=== Task requirements ===
Copy without pictures. Please restate each line of the listing exactly.

=== The input ===
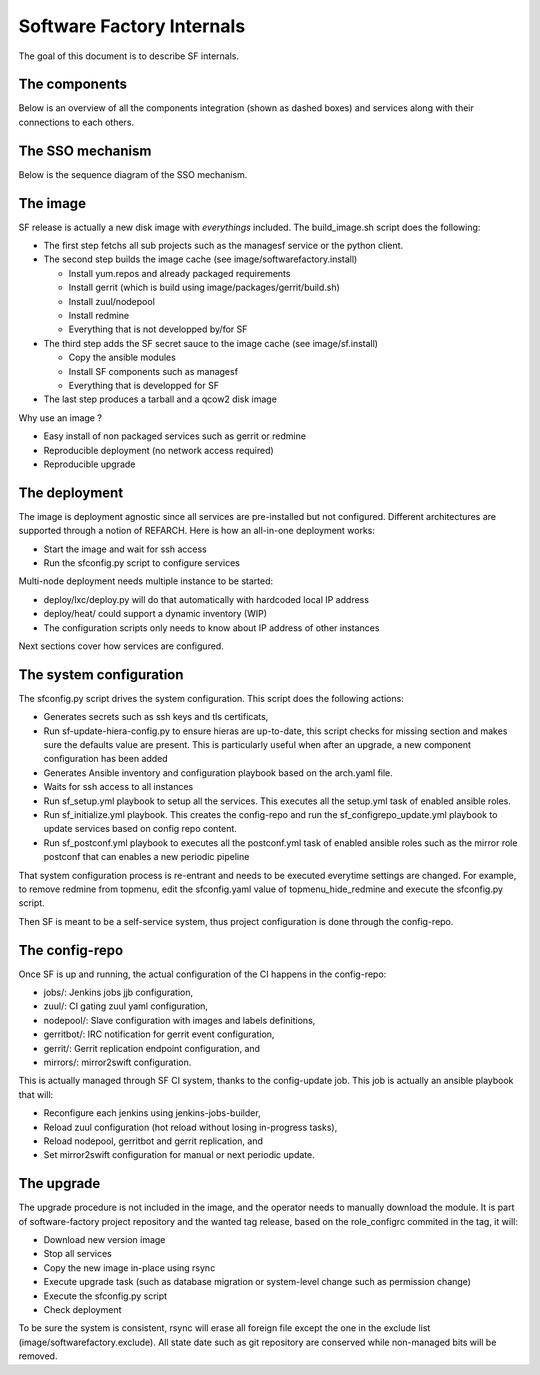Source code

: Software Factory Internals
==========================

The goal of this document is to describe SF internals.


The components
--------------

Below is an overview of all the components integration (shown as dashed boxes) and services
along with their connections to each others.

.. graphviz:: components.dot


The SSO mechanism
-----------------

Below is the sequence diagram of the SSO mechanism.

.. graphviz:: authentication.dot


The image
---------

SF release is actually a new disk image with *everythings* included.
The build_image.sh script does the following:

* The first step fetchs all sub projects such as the managesf service or the python client.
* The second step builds the image cache (see image/softwarefactory.install)

  * Install yum.repos and already packaged requirements
  * Install gerrit (which is build using image/packages/gerrit/build.sh)
  * Install zuul/nodepool
  * Install redmine
  * Everything that is not developped by/for SF

* The third step adds the SF secret sauce to the image cache (see image/sf.install)

  * Copy the ansible modules
  * Install SF components such as managesf
  * Everything that is developped for SF

* The last step produces a tarball and a qcow2 disk image

Why use an image ?

* Easy install of non packaged services such as gerrit or redmine
* Reproducible deployment (no network access required)
* Reproducible upgrade


The deployment
--------------

The image is deployment agnostic since all services are pre-installed but not configured.
Different architectures are supported through a notion of REFARCH.
Here is how an all-in-one deployment works:

* Start the image and wait for ssh access
* Run the sfconfig.py script to configure services

Multi-node deployment needs multiple instance to be started:

* deploy/lxc/deploy.py will do that automatically with hardcoded local IP address
* deploy/heat/ could support a dynamic inventory (WIP)
* The configuration scripts only needs to know about IP address of other instances

Next sections cover how services are configured.


The system configuration
------------------------

The sfconfig.py script drives the system configuration. This script does the following actions:

* Generates secrets such as ssh keys and tls certificats,
* Run sf-update-hiera-config.py to ensure hieras are up-to-date, this script
  checks for missing section and makes sure the defaults value are present. This is particularly
  useful when after an upgrade, a new component configuration has been added
* Generates Ansible inventory and configuration playbook based on the arch.yaml file.
* Waits for ssh access to all instances
* Run sf_setup.yml playbook to setup all the services. This executes all the
  setup.yml task of enabled ansible roles.
* Run sf_initialize.yml playbook. This creates the config-repo and run the sf_configrepo_update.yml playbook
  to update services based on config repo content.
* Run sf_postconf.yml playbook to executes all the postconf.yml task of enabled ansible roles such as
  the mirror role postconf that can enables a new periodic pipeline

That system configuration process is re-entrant and needs to be executed everytime settings are changed.
For example, to remove redmine from topmenu, edit the sfconfig.yaml value of topmenu_hide_redmine
and execute the sfconfig.py script.

Then SF is meant to be a self-service system, thus project configuration is done through the config-repo.


The config-repo
---------------

Once SF is up and running, the actual configuration of the CI happens in the config-repo:

* jobs/: Jenkins jobs jjb configuration,
* zuul/: CI gating zuul yaml configuration,
* nodepool/: Slave configuration with images and labels definitions,
* gerritbot/: IRC notification for gerrit event configuration,
* gerrit/: Gerrit replication endpoint configuration, and
* mirrors/: mirror2swift configuration.

This is actually managed through SF CI system, thanks to the config-update job.
This job is actually an ansible playbook that will:

* Reconfigure each jenkins using jenkins-jobs-builder,
* Reload zuul configuration (hot reload without losing in-progress tasks),
* Reload nodepool, gerritbot and gerrit replication, and
* Set mirror2swift configuration for manual or next periodic update.


The upgrade
-----------

The upgrade procedure is not included in the image, and the operator needs to manually download
the module. It is part of software-factory project repository and the wanted tag release, based
on the role_configrc commited in the tag, it will:

* Download new version image
* Stop all services
* Copy the new image in-place using rsync
* Execute upgrade task (such as database migration or system-level change such as permission change)
* Execute the sfconfig.py script
* Check deployment

To be sure the system is consistent, rsync will erase all foreign file except the one in the exclude
list (image/softwarefactory.exclude). All state date such as git repository are conserved while
non-managed bits will be removed.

=== Your response ===
Source code

: Software Factory Internals
==========================

The goal of this document is to describe SF internals.


The components
--------------

Below is an overview of all the components integration (shown as dashed boxes) and services
along with their connections to each others.

.. graphviz:: components.dot


The SSO mechanism
-----------------

Below is the sequence diagram of the SSO mechanism.

.. graphviz:: authentication.dot


The image
---------

SF release is actually a new disk image with *everythings* included.
The build_image.sh script does the following:

* The first step fetchs all sub projects such as the managesf service or the python client.
* The second step builds the image cache (see image/softwarefactory.install)

  * Install yum.repos and already packaged requirements
  * Install gerrit (which is build using image/packages/gerrit/build.sh)
  * Install zuul/nodepool
  * Install redmine
  * Everything that is not developped by/for SF

* The third step adds the SF secret sauce to the image cache (see image/sf.install)

  * Copy the ansible modules
  * Install SF components such as managesf
  * Everything that is developped for SF

* The last step produces a tarball and a qcow2 disk image

Why use an image ?

* Easy install of non packaged services such as gerrit or redmine
* Reproducible deployment (no network access required)
* Reproducible upgrade


The deployment
--------------

The image is deployment agnostic since all services are pre-installed but not configured.
Different architectures are supported through a notion of REFARCH.
Here is how an all-in-one deployment works:

* Start the image and wait for ssh access
* Run the sfconfig.py script to configure services

Multi-node deployment needs multiple instance to be started:

* deploy/lxc/deploy.py will do that automatically with hardcoded local IP address
* deploy/heat/ could support a dynamic inventory (WIP)
* The configuration scripts only needs to know about IP address of other instances

Next sections cover how services are configured.


The system configuration
------------------------

The sfconfig.py script drives the system configuration. This script does the following actions:

* Generates secrets such as ssh keys and tls certificats,
* Run sf-update-hiera-config.py to ensure hieras are up-to-date, this script
  checks for missing section and makes sure the defaults value are present. This is particularly
  useful when after an upgrade, a new component configuration has been added
* Generates Ansible inventory and configuration playbook based on the arch.yaml file.
* Waits for ssh access to all instances
* Run sf_setup.yml playbook to setup all the services. This executes all the
  setup.yml task of enabled ansible roles.
* Run sf_initialize.yml playbook. This creates the config-repo and run the sf_configrepo_update.yml playbook
  to update services based on config repo content.
* Run sf_postconf.yml playbook to executes all the postconf.yml task of enabled ansible roles such as
  the mirror role postconf that can enables a new periodic pipeline

That system configuration process is re-entrant and needs to be executed everytime settings are changed.
For example, to remove redmine from topmenu, edit the sfconfig.yaml value of topmenu_hide_redmine
and execute the sfconfig.py script.

Then SF is meant to be a self-service system, thus project configuration is done through the config-repo.


The config-repo
---------------

Once SF is up and running, the actual configuration of the CI happens in the config-repo:

* jobs/: Jenkins jobs jjb configuration,
* zuul/: CI gating zuul yaml configuration,
* nodepool/: Slave configuration with images and labels definitions,
* gerritbot/: IRC notification for gerrit event configuration,
* gerrit/: Gerrit replication endpoint configuration, and
* mirrors/: mirror2swift configuration.

This is actually managed through SF CI system, thanks to the config-update job.
This job is actually an ansible playbook that will:

* Reconfigure each jenkins using jenkins-jobs-builder,
* Reload zuul configuration (hot reload without losing in-progress tasks),
* Reload nodepool, gerritbot and gerrit replication, and
* Set mirror2swift configuration for manual or next periodic update.


The upgrade
-----------

The upgrade procedure is not included in the image, and the operator needs to manually download
the module. It is part of software-factory project repository and the wanted tag release, based
on the role_configrc commited in the tag, it will:

* Download new version image
* Stop all services
* Copy the new image in-place using rsync
* Execute upgrade task (such as database migration or system-level change such as permission change)
* Execute the sfconfig.py script
* Check deployment

To be sure the system is consistent, rsync will erase all foreign file except the one in the exclude
list (image/softwarefactory.exclude). All state date such as git repository are conserved while
non-managed bits will be removed.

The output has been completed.